For those of you who don't know (and why should you), Hearts is a card game played between four people where the object is to get the fewest points. Each heart in the deck is worth one point, and the queen of spades is worth thirteen. The trick is that if one person managed to capture all the point cards, they score no points and everyone else gets twenty-six (the sum total of the possible points). I won't describe the rules any further, because that pretty much sums up my position on the subject.

You could look at Hearts as a metaphor for all sorts of things; indeed, any time a group has something undesirable and must parcel it out, you could draw a Hearts analogy. The capture of all points (Shooting the Moon) is harder than it might at first seem, because as a player you need to be on the lookout for people who seem to be getting all the points. The ideal situation is to engineer it so that multiple opponents each take points, but at the end of the day, there is often a situation where it's up to the individual to prevent the opponent from taking that last point and sticking everyone else with the bill.

What do you do? You see the other players all around you, snidely expecting you to save them from defeat by scoring a point yourself. They even seem to be laughing at your situation. How unfair. If they were in your shoes, you wouldn't be snickering behind your cards at them, waiting for them to take the plunge.

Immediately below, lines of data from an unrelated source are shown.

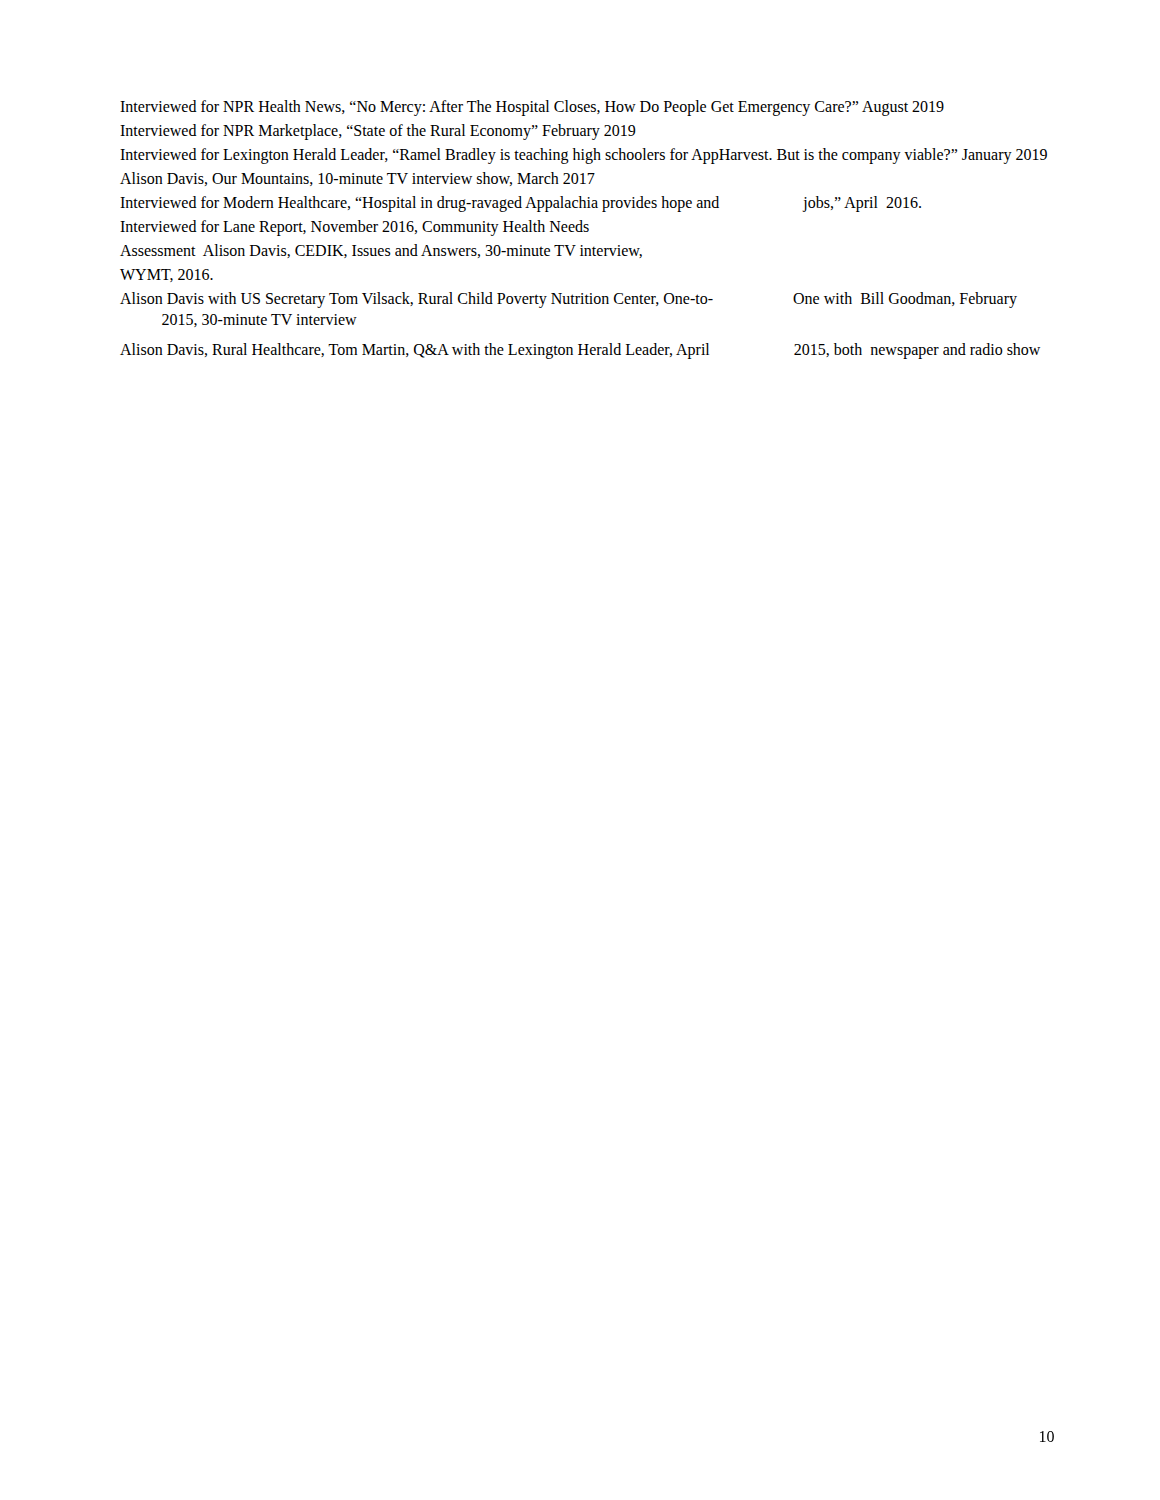Interviewed for NPR Health News, “No Mercy: After The Hospital Closes, How Do People Get Emergency Care?” August 2019
Interviewed for NPR Marketplace, “State of the Rural Economy” February 2019
Interviewed for Lexington Herald Leader, “Ramel Bradley is teaching high schoolers for AppHarvest. But is the company viable?” January 2019
Alison Davis, Our Mountains, 10-minute TV interview show, March 2017
Interviewed for Modern Healthcare, “Hospital in drug-ravaged Appalachia provides hope and jobs,” April 2016.
Interviewed for Lane Report, November 2016, Community Health Needs
Assessment Alison Davis, CEDIK, Issues and Answers, 30-minute TV interview,
WYMT, 2016.
Alison Davis with US Secretary Tom Vilsack, Rural Child Poverty Nutrition Center, One-to- One with Bill Goodman, February 2015, 30-minute TV interview
Alison Davis, Rural Healthcare, Tom Martin, Q&A with the Lexington Herald Leader, April 2015, both newspaper and radio show
10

You are a civilized person, unlike your enemies who want you to save them in return for nothing. And that's what you'll get: nothing. They won't remember that you saved their butts from that twenty-six point kiss of death. They'll just congratulate themselves for taking no points at all. Maybe they'll even go on to win by just a few points, points they would have taken if it weren't for you being a sap.

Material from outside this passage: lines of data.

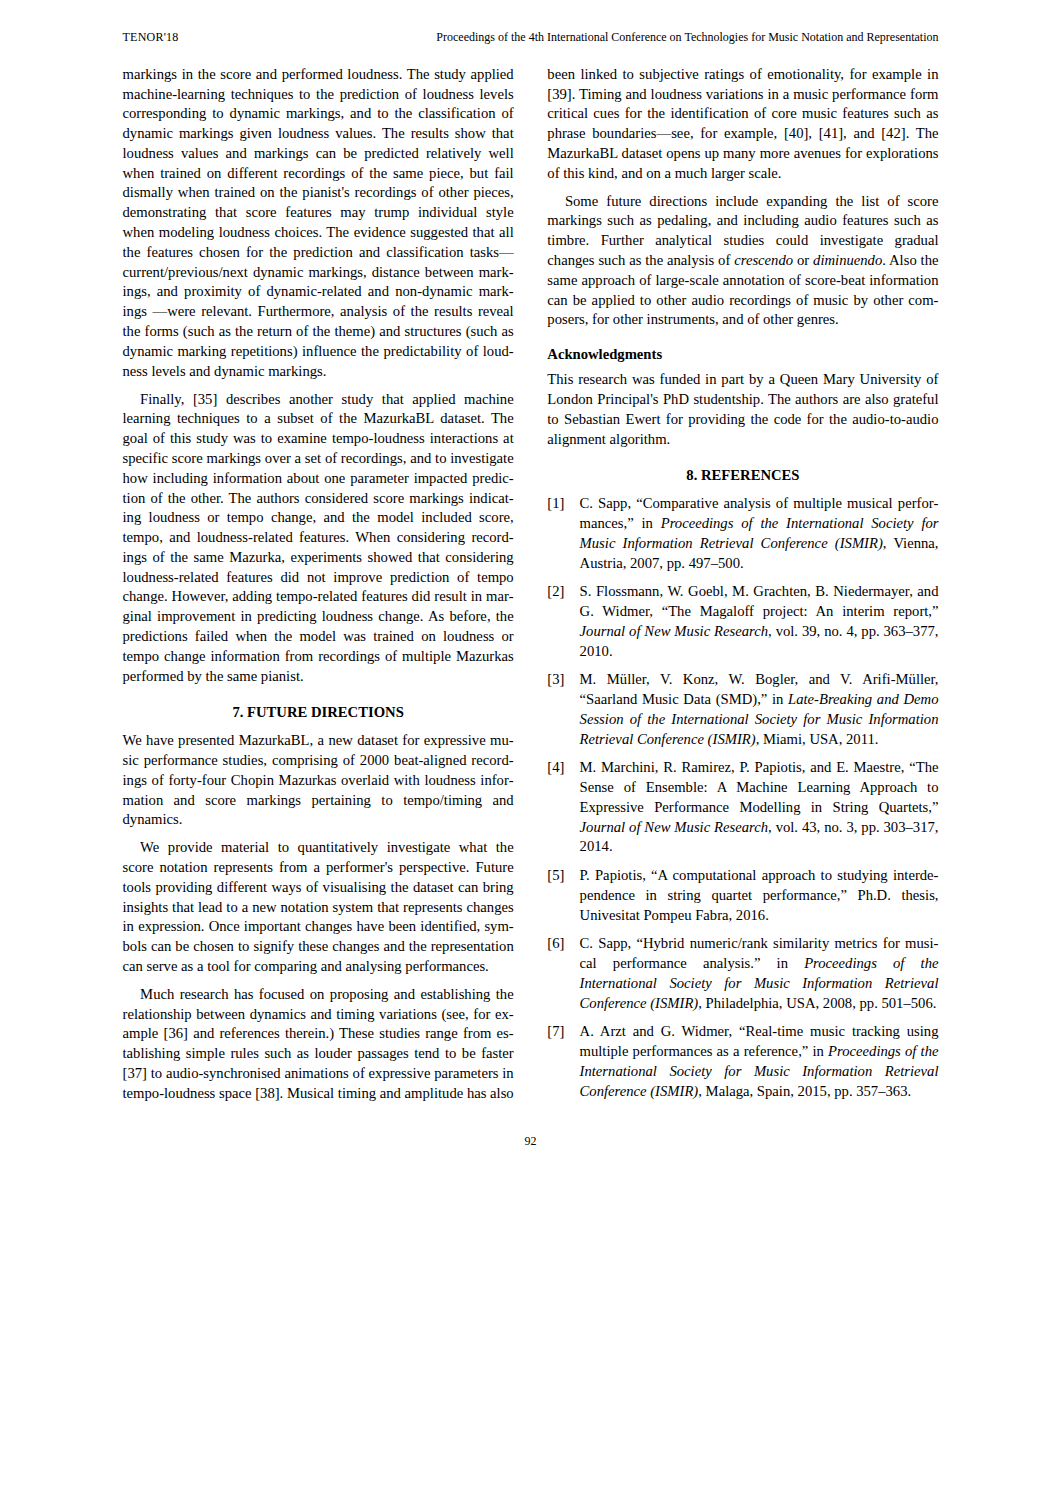TENOR'18 Proceedings of the 4th International Conference on Technologies for Music Notation and Representation
markings in the score and performed loudness. The study applied machine-learning techniques to the prediction of loudness levels corresponding to dynamic markings, and to the classification of dynamic markings given loudness values. The results show that loudness values and markings can be predicted relatively well when trained on different recordings of the same piece, but fail dismally when trained on the pianist's recordings of other pieces, demonstrating that score features may trump individual style when modeling loudness choices. The evidence suggested that all the features chosen for the prediction and classification tasks—current/previous/next dynamic markings, distance between markings, and proximity of dynamic-related and non-dynamic markings —were relevant. Furthermore, analysis of the results reveal the forms (such as the return of the theme) and structures (such as dynamic marking repetitions) influence the predictability of loudness levels and dynamic markings.
Finally, [35] describes another study that applied machine learning techniques to a subset of the MazurkaBL dataset. The goal of this study was to examine tempo-loudness interactions at specific score markings over a set of recordings, and to investigate how including information about one parameter impacted prediction of the other. The authors considered score markings indicating loudness or tempo change, and the model included score, tempo, and loudness-related features. When considering recordings of the same Mazurka, experiments showed that considering loudness-related features did not improve prediction of tempo change. However, adding tempo-related features did result in marginal improvement in predicting loudness change. As before, the predictions failed when the model was trained on loudness or tempo change information from recordings of multiple Mazurkas performed by the same pianist.
7. FUTURE DIRECTIONS
We have presented MazurkaBL, a new dataset for expressive music performance studies, comprising of 2000 beat-aligned recordings of forty-four Chopin Mazurkas overlaid with loudness information and score markings pertaining to tempo/timing and dynamics.
We provide material to quantitatively investigate what the score notation represents from a performer's perspective. Future tools providing different ways of visualising the dataset can bring insights that lead to a new notation system that represents changes in expression. Once important changes have been identified, symbols can be chosen to signify these changes and the representation can serve as a tool for comparing and analysing performances.
Much research has focused on proposing and establishing the relationship between dynamics and timing variations (see, for example [36] and references therein.) These studies range from establishing simple rules such as louder passages tend to be faster [37] to audio-synchronised animations of expressive parameters in tempo-loudness space [38]. Musical timing and amplitude has also been linked to subjective ratings of emotionality, for example in [39]. Timing and loudness variations in a music performance form critical cues for the identification of core music features such as phrase boundaries—see, for example, [40], [41], and [42]. The MazurkaBL dataset opens up many more avenues for explorations of this kind, and on a much larger scale.
Some future directions include expanding the list of score markings such as pedaling, and including audio features such as timbre. Further analytical studies could investigate gradual changes such as the analysis of crescendo or diminuendo. Also the same approach of large-scale annotation of score-beat information can be applied to other audio recordings of music by other composers, for other instruments, and of other genres.
Acknowledgments
This research was funded in part by a Queen Mary University of London Principal's PhD studentship. The authors are also grateful to Sebastian Ewert for providing the code for the audio-to-audio alignment algorithm.
8. REFERENCES
C. Sapp, “Comparative analysis of multiple musical performances,” in Proceedings of the International Society for Music Information Retrieval Conference (ISMIR), Vienna, Austria, 2007, pp. 497–500.
S. Flossmann, W. Goebl, M. Grachten, B. Niedermayer, and G. Widmer, “The Magaloff project: An interim report,” Journal of New Music Research, vol. 39, no. 4, pp. 363–377, 2010.
M. Müller, V. Konz, W. Bogler, and V. Arifi-Müller, “Saarland Music Data (SMD),” in Late-Breaking and Demo Session of the International Society for Music Information Retrieval Conference (ISMIR), Miami, USA, 2011.
M. Marchini, R. Ramirez, P. Papiotis, and E. Maestre, “The Sense of Ensemble: A Machine Learning Approach to Expressive Performance Modelling in String Quartets,” Journal of New Music Research, vol. 43, no. 3, pp. 303–317, 2014.
P. Papiotis, “A computational approach to studying interdependence in string quartet performance,” Ph.D. thesis, Univesitat Pompeu Fabra, 2016.
C. Sapp, “Hybrid numeric/rank similarity metrics for musical performance analysis.” in Proceedings of the International Society for Music Information Retrieval Conference (ISMIR), Philadelphia, USA, 2008, pp. 501–506.
A. Arzt and G. Widmer, “Real-time music tracking using multiple performances as a reference,” in Proceedings of the International Society for Music Information Retrieval Conference (ISMIR), Malaga, Spain, 2015, pp. 357–363.
92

Can you see what I'm driving at here? I can get extremely angry at opponents in a computer game of Hearts who have no minds, who aren't snickering because they don't exist as anything more than numbers in a machine. I begin to ascribe personality traits, or imagine that they are ganging up on me to ensure that one of their number wins. Imagine how I am when I actually play Hearts with real people.

So you can keep your prisoner's dilemma, because Hearts will teach you everything you want to know about human nature. In the end, we're all selfish, and only one of us can shoot the moon.